Pet Shop Boys, Electric Ballroom, Camden, 24 June – I once saw Pet Shop Boys at the Astoria but I never imagined I’d see them somewhere smaller than that, but I was incredibly lucky to get offered a ticket to this fundraiser for grassroots music venues that also acted as their Glastonbury warm-up show. So we got a slightly truncated version of the Dreamworld greatest hits tour that I saw the previous month. They played twenty songs and I think maybe only two or three of them weren’t huge top ten hits in the UK. What an incredible band, and I had an absolute blast of an evening.
Dandy Warhols, Roundhouse, Camden, 25 June – One of several bands I was incredibly into during the late 90s/early 2000s and then haven’t listened to anything they’ve done for the last 15 years. The stuff I didn’t know sounded pleasingly Dandy Warhol-esque in a sludgier kind of way, but this maybe suffered a little for being the night after Pet Shop Boys. I did get gear envy with Zia McCabe’s keyboard set-up though.

### What you need to do
Switch "sludgier" to "heavier" in the concert review, and write out the passage starting at "Dandy Warhols, Roundhouse, Camden, 25" and ending at "keyboard set-up though.". The entries after this text have nothing to do with it.

### Dataset excerpts

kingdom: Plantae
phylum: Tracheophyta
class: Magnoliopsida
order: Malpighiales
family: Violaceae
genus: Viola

### Task output
Dandy Warhols, Roundhouse, Camden, 25 June – One of several bands I was incredibly into during the late 90s/early 2000s and then haven’t listened to anything they’ve done for the last 15 years. The stuff I didn’t know sounded pleasingly Dandy Warhol-esque in a heavier kind of way, but this maybe suffered a little for being the night after Pet Shop Boys. I did get gear envy with Zia McCabe’s keyboard set-up though.